• **Page-level text extractions**
★ ★ ★
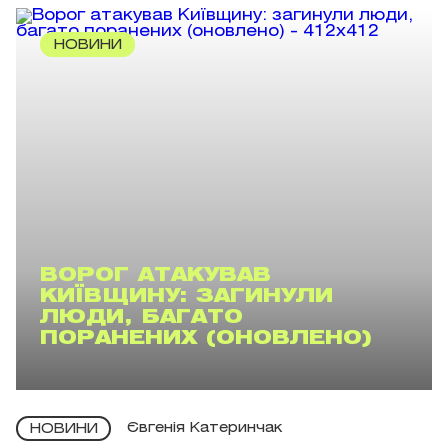
НОВИНИ
ВОРОГ АТАКУВАВ
КИЇВЩИНУ: ЗАГИНУЛИ
ЛЮДИ, БАГАТО
ПОРАНЕНИХ (ОНОВЛЕНО)
Євгенія Катеринчак
НОВИНИ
★ ★ ★
• **Exercise prompt**
The data above must be written out again word for word, without its pictures.

• **Problem solution**
НОВИНИ
ВОРОГ АТАКУВАВ
КИЇВЩИНУ: ЗАГИНУЛИ
ЛЮДИ, БАГАТО
ПОРАНЕНИХ (ОНОВЛЕНО)
Євгенія Катеринчак
НОВИНИ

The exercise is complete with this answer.